Given records:
········
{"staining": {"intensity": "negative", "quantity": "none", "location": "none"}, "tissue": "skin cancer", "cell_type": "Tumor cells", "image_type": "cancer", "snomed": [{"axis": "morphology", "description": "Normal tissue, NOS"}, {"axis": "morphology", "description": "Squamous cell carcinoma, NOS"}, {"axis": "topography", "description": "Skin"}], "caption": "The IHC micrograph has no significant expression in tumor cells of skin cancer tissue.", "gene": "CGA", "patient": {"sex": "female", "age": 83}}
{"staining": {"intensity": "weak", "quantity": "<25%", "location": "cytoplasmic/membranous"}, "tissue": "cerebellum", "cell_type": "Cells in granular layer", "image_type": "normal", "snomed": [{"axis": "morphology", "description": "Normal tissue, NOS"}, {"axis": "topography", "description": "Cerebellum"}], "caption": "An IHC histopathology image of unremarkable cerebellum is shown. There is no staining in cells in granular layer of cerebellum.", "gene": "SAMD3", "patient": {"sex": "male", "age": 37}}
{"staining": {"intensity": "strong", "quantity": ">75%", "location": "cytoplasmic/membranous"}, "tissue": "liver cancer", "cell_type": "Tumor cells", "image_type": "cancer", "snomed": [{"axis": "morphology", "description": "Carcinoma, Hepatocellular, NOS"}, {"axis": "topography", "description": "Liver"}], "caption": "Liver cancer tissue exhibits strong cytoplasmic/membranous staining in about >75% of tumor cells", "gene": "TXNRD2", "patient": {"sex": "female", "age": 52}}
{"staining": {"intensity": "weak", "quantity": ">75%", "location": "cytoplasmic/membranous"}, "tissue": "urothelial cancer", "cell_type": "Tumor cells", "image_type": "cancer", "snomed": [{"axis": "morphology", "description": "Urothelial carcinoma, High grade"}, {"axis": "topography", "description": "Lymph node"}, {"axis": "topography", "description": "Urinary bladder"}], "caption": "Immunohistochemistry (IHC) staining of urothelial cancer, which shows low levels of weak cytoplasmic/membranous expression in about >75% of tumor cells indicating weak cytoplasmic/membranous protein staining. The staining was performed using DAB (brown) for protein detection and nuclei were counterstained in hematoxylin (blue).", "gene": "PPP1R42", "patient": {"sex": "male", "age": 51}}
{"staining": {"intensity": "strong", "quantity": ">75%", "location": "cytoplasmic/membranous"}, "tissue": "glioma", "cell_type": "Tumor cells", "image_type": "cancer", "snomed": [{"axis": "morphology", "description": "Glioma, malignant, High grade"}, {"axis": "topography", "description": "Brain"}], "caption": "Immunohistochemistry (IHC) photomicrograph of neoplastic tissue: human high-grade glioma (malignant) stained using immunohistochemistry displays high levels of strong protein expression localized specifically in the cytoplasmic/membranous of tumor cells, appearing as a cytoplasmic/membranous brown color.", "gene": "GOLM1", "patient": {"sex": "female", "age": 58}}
········
Set down the whole listing once more, precisely as written.

Written solution:
{"staining": {"intensity": "negative", "quantity": "none", "location": "none"}, "tissue": "skin cancer", "cell_type": "Tumor cells", "image_type": "cancer", "snomed": [{"axis": "morphology", "description": "Normal tissue, NOS"}, {"axis": "morphology", "description": "Squamous cell carcinoma, NOS"}, {"axis": "topography", "description": "Skin"}], "caption": "The IHC micrograph has no significant expression in tumor cells of skin cancer tissue.", "gene": "CGA", "patient": {"sex": "female", "age": 83}}
{"staining": {"intensity": "weak", "quantity": "<25%", "location": "cytoplasmic/membranous"}, "tissue": "cerebellum", "cell_type": "Cells in granular layer", "image_type": "normal", "snomed": [{"axis": "morphology", "description": "Normal tissue, NOS"}, {"axis": "topography", "description": "Cerebellum"}], "caption": "An IHC histopathology image of unremarkable cerebellum is shown. There is no staining in cells in granular layer of cerebellum.", "gene": "SAMD3", "patient": {"sex": "male", "age": 37}}
{"staining": {"intensity": "strong", "quantity": ">75%", "location": "cytoplasmic/membranous"}, "tissue": "liver cancer", "cell_type": "Tumor cells", "image_type": "cancer", "snomed": [{"axis": "morphology", "description": "Carcinoma, Hepatocellular, NOS"}, {"axis": "topography", "description": "Liver"}], "caption": "Liver cancer tissue exhibits strong cytoplasmic/membranous staining in about >75% of tumor cells", "gene": "TXNRD2", "patient": {"sex": "female", "age": 52}}
{"staining": {"intensity": "weak", "quantity": ">75%", "location": "cytoplasmic/membranous"}, "tissue": "urothelial cancer", "cell_type": "Tumor cells", "image_type": "cancer", "snomed": [{"axis": "morphology", "description": "Urothelial carcinoma, High grade"}, {"axis": "topography", "description": "Lymph node"}, {"axis": "topography", "description": "Urinary bladder"}], "caption": "Immunohistochemistry (IHC) staining of urothelial cancer, which shows low levels of weak cytoplasmic/membranous expression in about >75% of tumor cells indicating weak cytoplasmic/membranous protein staining. The staining was performed using DAB (brown) for protein detection and nuclei were counterstained in hematoxylin (blue).", "gene": "PPP1R42", "patient": {"sex": "male", "age": 51}}
{"staining": {"intensity": "strong", "quantity": ">75%", "location": "cytoplasmic/membranous"}, "tissue": "glioma", "cell_type": "Tumor cells", "image_type": "cancer", "snomed": [{"axis": "morphology", "description": "Glioma, malignant, High grade"}, {"axis": "topography", "description": "Brain"}], "caption": "Immunohistochemistry (IHC) photomicrograph of neoplastic tissue: human high-grade glioma (malignant) stained using immunohistochemistry displays high levels of strong protein expression localized specifically in the cytoplasmic/membranous of tumor cells, appearing as a cytoplasmic/membranous brown color.", "gene": "GOLM1", "patient": {"sex": "female", "age": 58}}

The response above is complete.